Las instituciones
franquistas se enfrentaban a finales de los años 70 a una oposición, cuya
presencia se hacía cada vez más manifiesta, el aumento de la conflictividad
social y laboral, las expectativas abiertas en los países occidentales y la
convicción del rey Juan Carlos I sobre la necesidad de reformar en mayor o menor
grado el sistema. Los sectores que se opusieron de modo más significativo a los
cambios pueden clasificarse en tres grandes grupos, un primero muy ideologizado
perteneciente al sector más radical de
la clase política franquista con unas
características generacionales propias y que veía cómo el fin del sistema sería
su propio fin, por lo que su supervivencia en los cargos dependía, en buena
medida, de la del propio régimen. Este grupo, el conocido bunker, incluía
a personajes como José Antonio Girón de Velasco, Juan García Carrés, etc. Un
segundo grupo, directamente ligado al anterior, que comprendía a un pequeño
pero poderoso sector financiero y empresarial que consideraba que su fortuna y
privilegios eran consecuencia directa del franquismo. Por último, un sector de
las Fuerzas Armadas muy radicalizado que, además de mantener una exagerada
preocupación por el orden público y la unidad territorial, consideraba a
aquéllas portadoras del espíritu del 18 de julio y cimiento y pilar del régimen
franquista, defensoras por tanto de sus principales valores:
nacionalcatolicismo, conservadurismo y corporativismo. A ellos puede añadirse
el sector más retrógrado de la Iglesia Católica, con poca capacidad movilizadora
pero todavía considerable influencia social, así como a otros pequeños grupos
presentes en distintos cuerpos de la Administración y a un nutrido puñado de
periodistas.
La articulación de un discurso nostálgico del
franquismo a través de toda una red de asociaciones y medios de comunicación
que, dando forma a una difusa gama de intereses y códigos culturales
compartidos, abogó por la ejecución de un golpe de Estado, terminó de favorecer
la opción insurrecta. Llegado este punto, sólo quedaba la organización efectiva
del mismo. En el 23-F la movilización golpista se concretó a través de
contactos entre militares cercanos al entramado civil de la extrema derecha
que, tal y como ha quedado señalado, desarrolló su principal acción en los
medios de comunicación.

# Tarea planteada
Reproduce el pasaje del documento sobre el franquismo que empieza en las palabras "La articulación de" y termina tras "medios de comunicación.", pero sustituye "asociaciones" por "agrupaciones".

# Datos almacenados
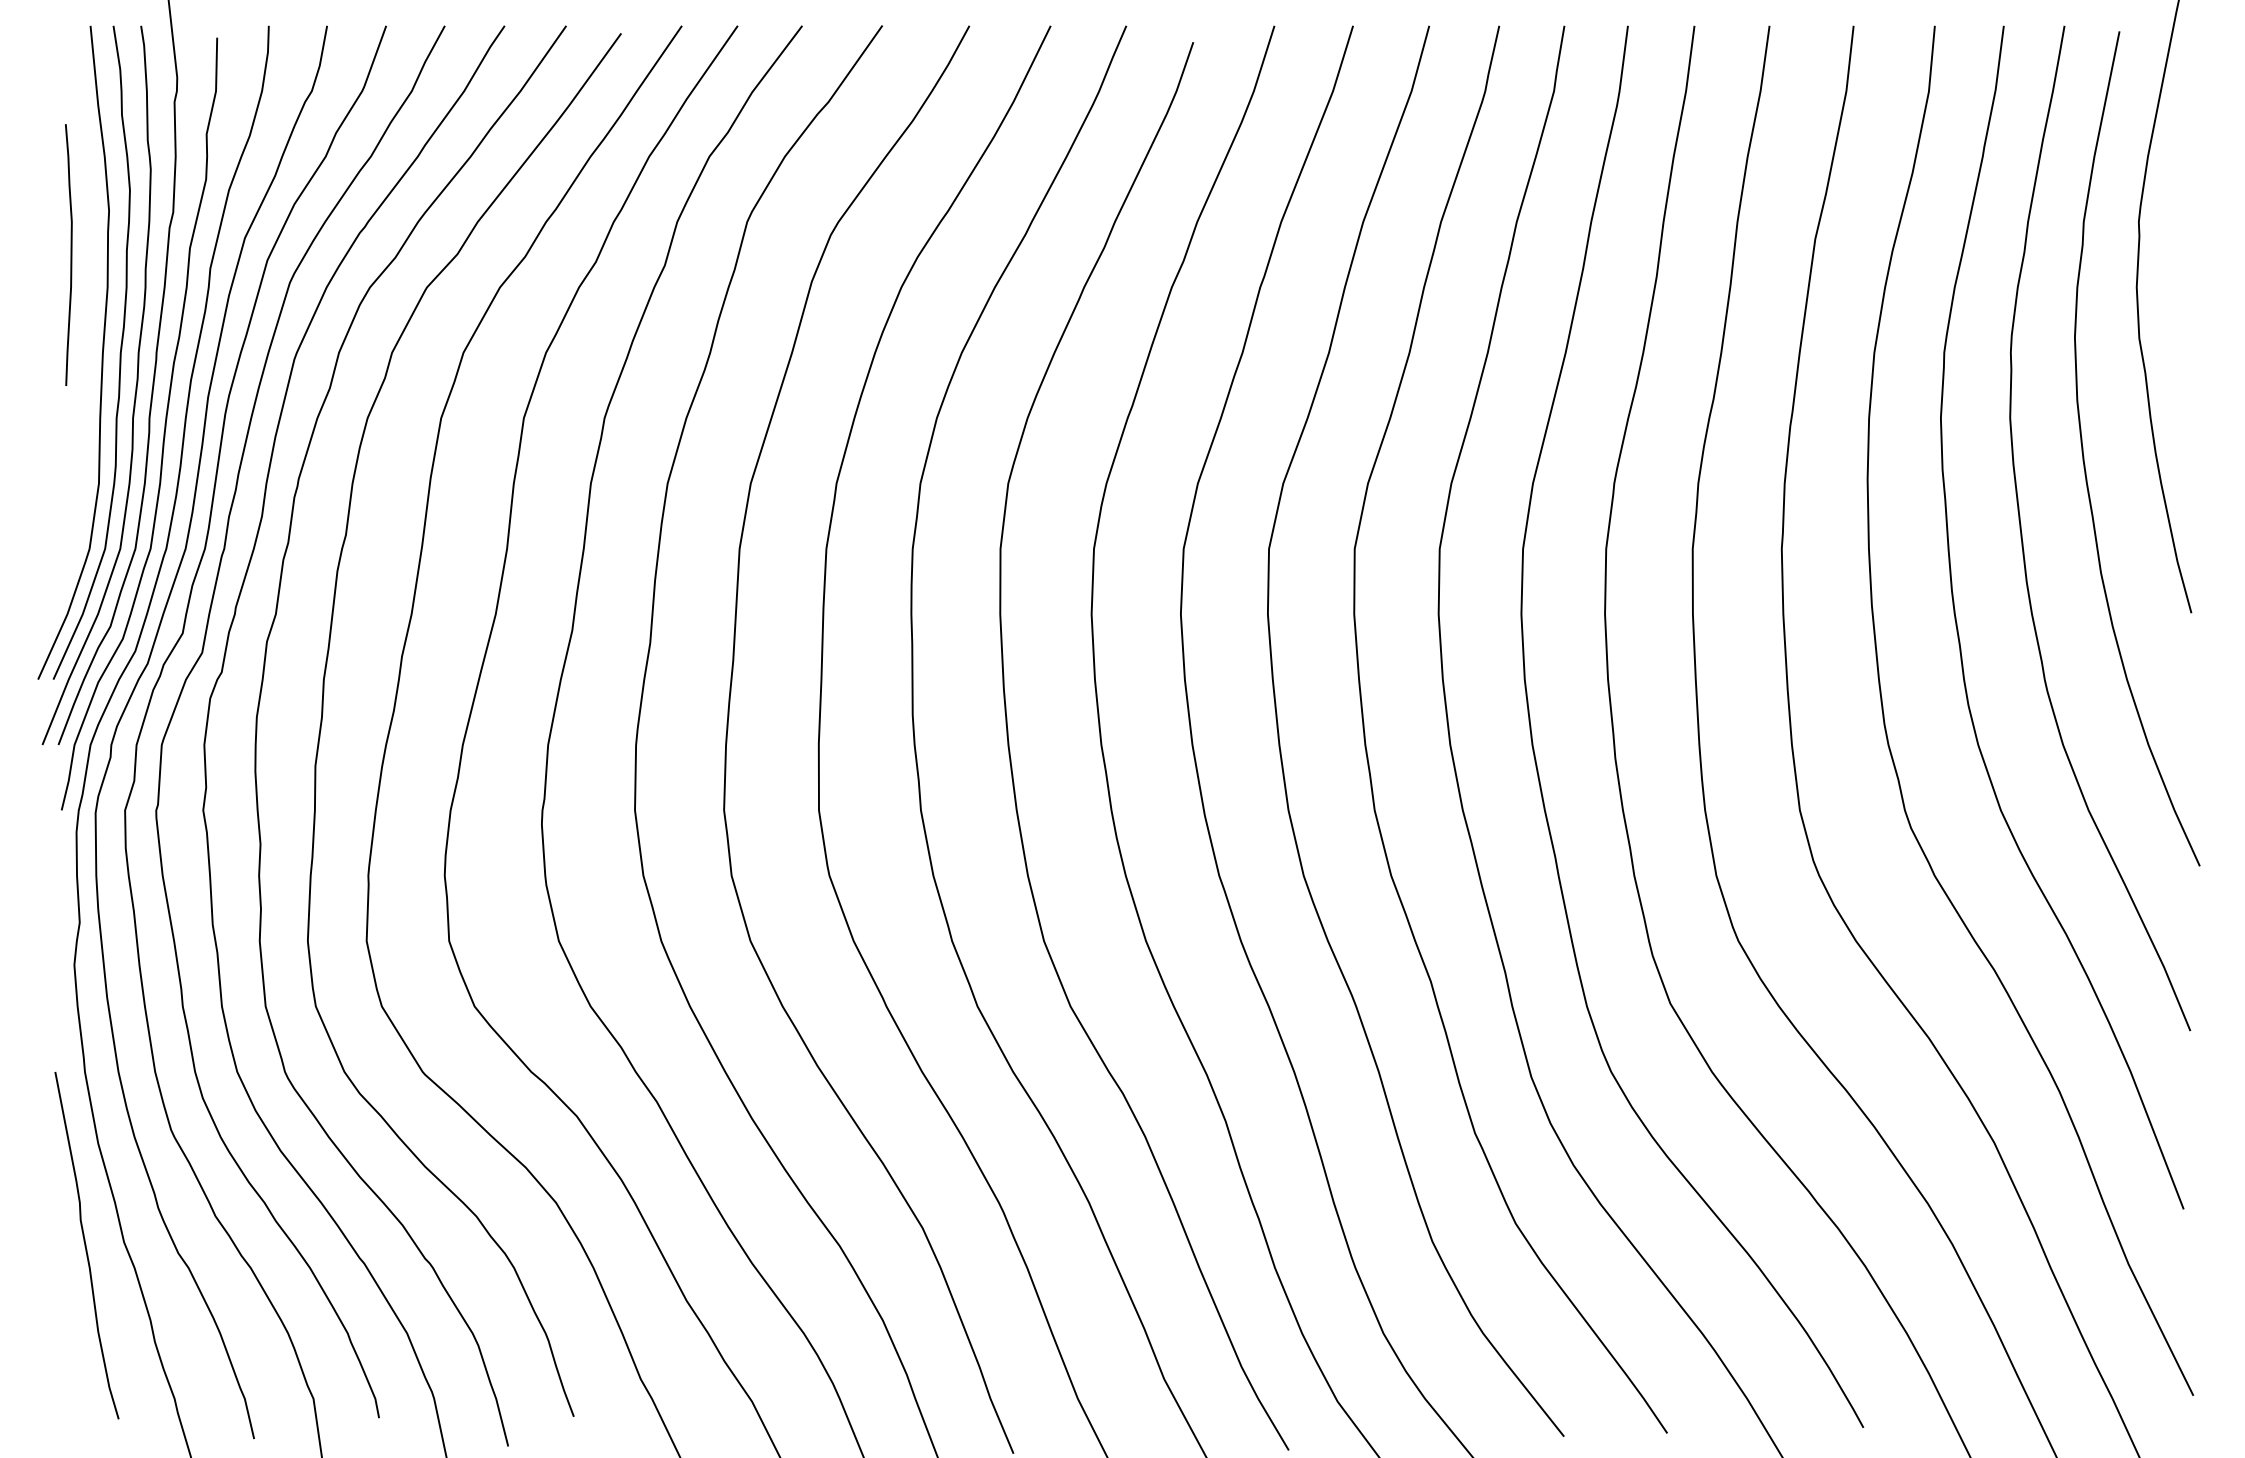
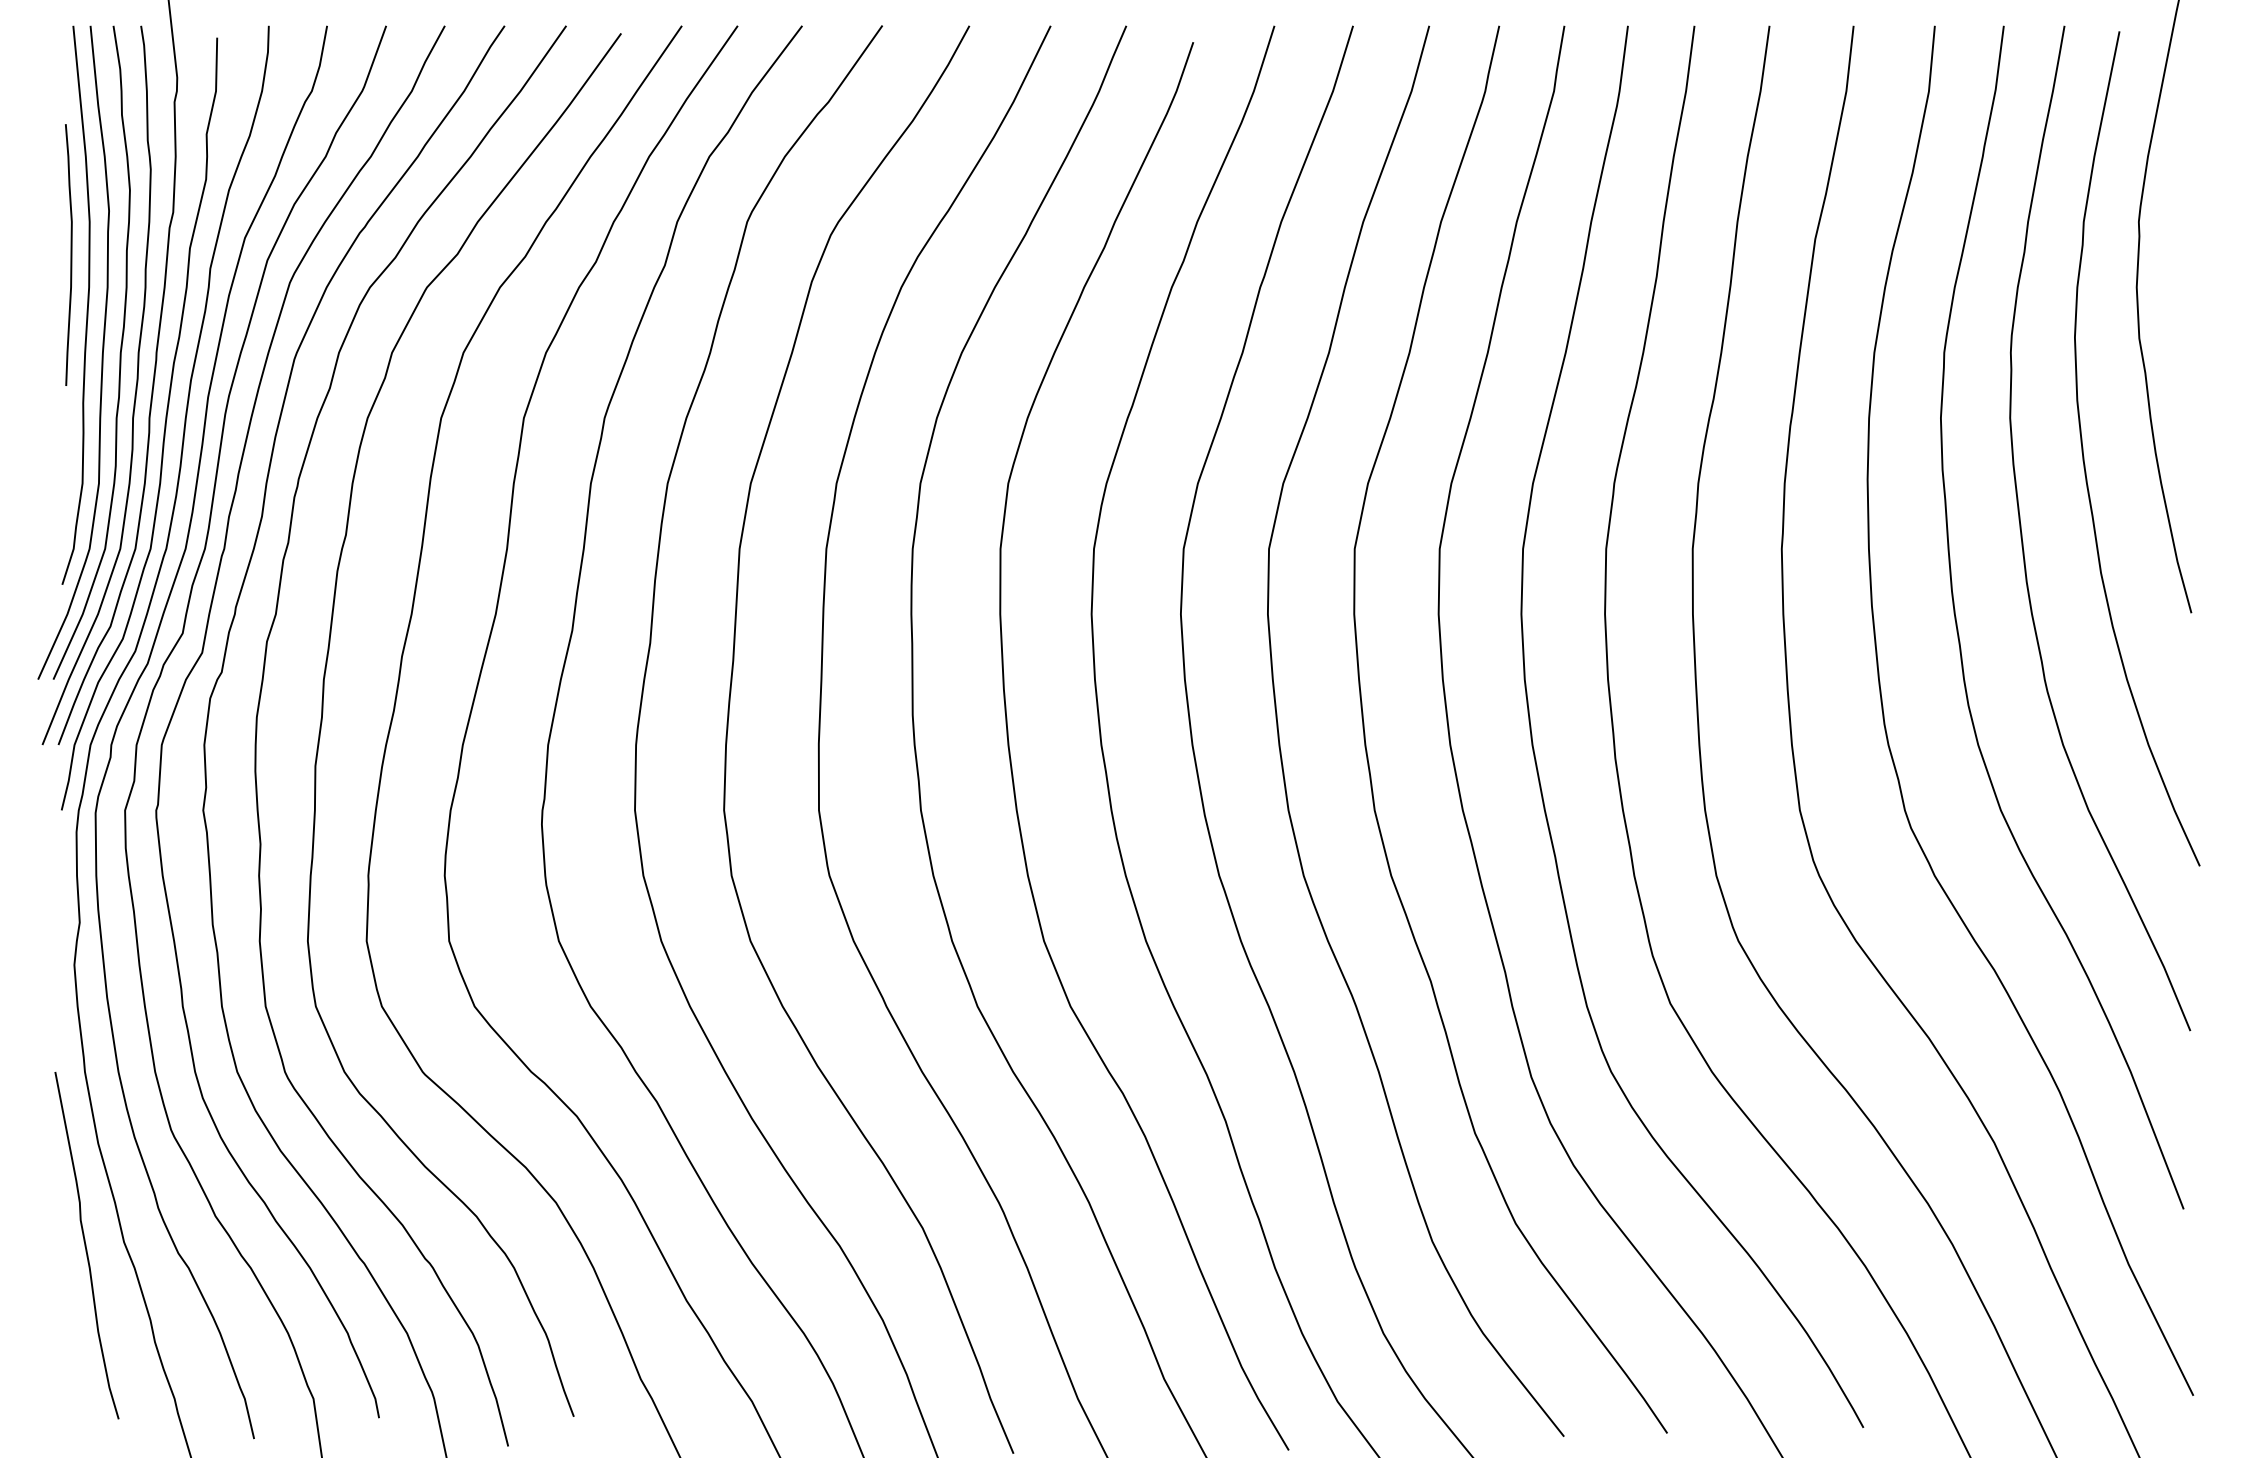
curve at (87, 304): none -> present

# Resultado obtenido
La articulación de un discurso nostálgico del
franquismo a través de toda una red de agrupaciones y medios de comunicación
que, dando forma a una difusa gama de intereses y códigos culturales
compartidos, abogó por la ejecución de un golpe de Estado, terminó de favorecer
la opción insurrecta. Llegado este punto, sólo quedaba la organización efectiva
del mismo. En el 23-F la movilización golpista se concretó a través de
contactos entre militares cercanos al entramado civil de la extrema derecha
que, tal y como ha quedado señalado, desarrolló su principal acción en los
medios de comunicación.